╭─ EXTRACT PROVIDED

Since our last global market review at the start of this month, the MSCI World Index has begun to show signs of fatigue. Wall Street, on the other hand, has remained fairly resilient: the markets have even ticked up a little more on the back of softening inflation data. Could this mean that inflation in the US is nearing its peak? Even if that is indeed the case, it is still extremely high, and the Federal Reserve Bank is likely to maintain its hawkish stance, continuing to raise interest rates accordingly.
While global investors might feel more willing to raise their risk appetite for equities, the latest survey of professional investors put together by the Bank of America Corp’s fund managers suggests they are still somewhat bearish. That said, they are not quite so doom-laden as they were in the early part of the year.
The feeling of capitulation that permeated the markets in the first quarter of the year has abated somewhat. Evidence suggests that the US equity market rally that got underway in earnest on 16 June of this year could well signal the bottom of this current bear market.
The turnaround in US sentiment that we have seen over the past couple of months can be attributed to hopes that the current spate of surging inflation might actually have reached a peak. Meanwhile, global growth and profit expectations have slightly rebounded from those all-time lows that they hit in July.
Even Joe Biden’s “Build Back Better” plan has been reduced and comprehensively reworked from its initial proposal… and has been renamed the “Inflation Reduction Act”. Getting it through Senate just before the mid-term elections has been hailed as a much-needed victory. If the US stock market appears to be defying the gravity of the global situation, it could simply be that global investors are adopting a “TINAC” approach and taking refuge in it as a safe haven in an unsafe world, in the belief that “There Is No Alternative Country”.
When inflation is rampant, when wars are being waged, when geopolitical risks are soaring – in short when the world is in uproar – what better place than Wall Street for your money?
Over the past 12 months up until June, the US had private net capital inflows (the value of all US assets purchased by foreigners) of US$1.5 trillion, and this total has been rising at record speed since the end of last year. Global investors overweighting US securities in their portfolios goes a long way towards explaining why the US dollar index is up by nearly 15% year on year.
Furthermore, over the 12 months through to June, private net foreign purchases of US bonds stood at a near record of US$840 billion. This explains why bond yields have remained so low – despite the Federal Reserve Bank raising interest rates in a bid to tackle high inflation.

╰─
╭─ EXTRACTED RECORDS

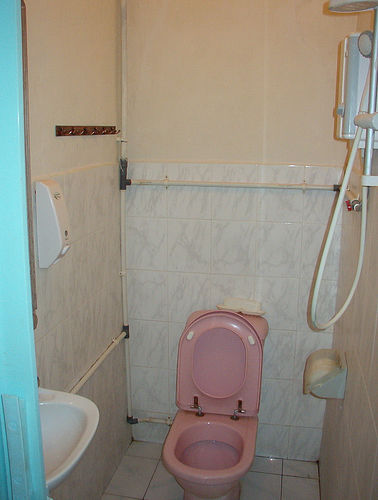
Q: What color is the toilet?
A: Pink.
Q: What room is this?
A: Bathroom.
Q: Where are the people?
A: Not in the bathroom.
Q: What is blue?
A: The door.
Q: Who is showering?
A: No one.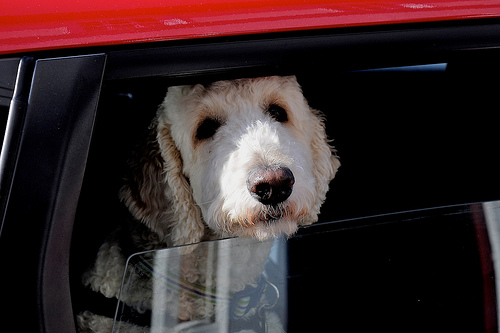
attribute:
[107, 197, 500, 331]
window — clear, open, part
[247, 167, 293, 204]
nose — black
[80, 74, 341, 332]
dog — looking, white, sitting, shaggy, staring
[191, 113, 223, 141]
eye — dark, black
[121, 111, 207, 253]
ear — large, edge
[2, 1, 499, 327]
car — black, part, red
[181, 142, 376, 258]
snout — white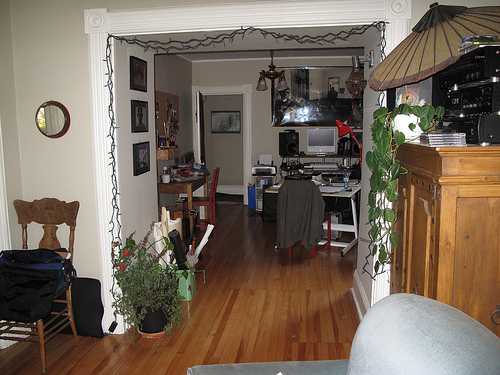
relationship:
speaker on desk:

╰─

INSTRUCTIONS:
a) According to the market review, how much were US private net capital inflows in the 12 months up until June?
b) Write the next part of the market review, starting after its last paragraph.

EXERCISE ANSWERS:
a) US$1.5 trillion.

b)
The contrarian way in which foreign investors have responded to market anguish may have contributed to the sell-off of US equities between January and June (the markets bottomed out on 16 June of this year). Since then, sentiment has become more positive, with the S&P 500 Index rallying by just over 16%.
In the UK, the consumer price index has jumped to 10.1% – the first time UK inflation has registered a double-digit annual increase in more than four decades. This increase looks set to continue for another few months, and the Bank of England expects inflation to top out at 13.3% in October.
Although the price of crude oil has actually been falling over the past month, this higher CPI figure has been driven by increases in food prices (with bread, dairy products, meat and vegetables having a particularly high impact) and landlord rents.
With inflation now standing at a 40-year high, people are looking to Conservative Party leadership candidates Liz Truss and Rishi Sunak to spell out their plans for dealing with the cost-of-living crisis as a matter of urgency. Reversing the National Insurance rise, suspending the green levy part of energy bills, cancelling planned rises in corporation tax, reducing VAT on domestic energy bills and cutting income tax are among the measures which may – or may not – be implemented, depending on the outcome of the race.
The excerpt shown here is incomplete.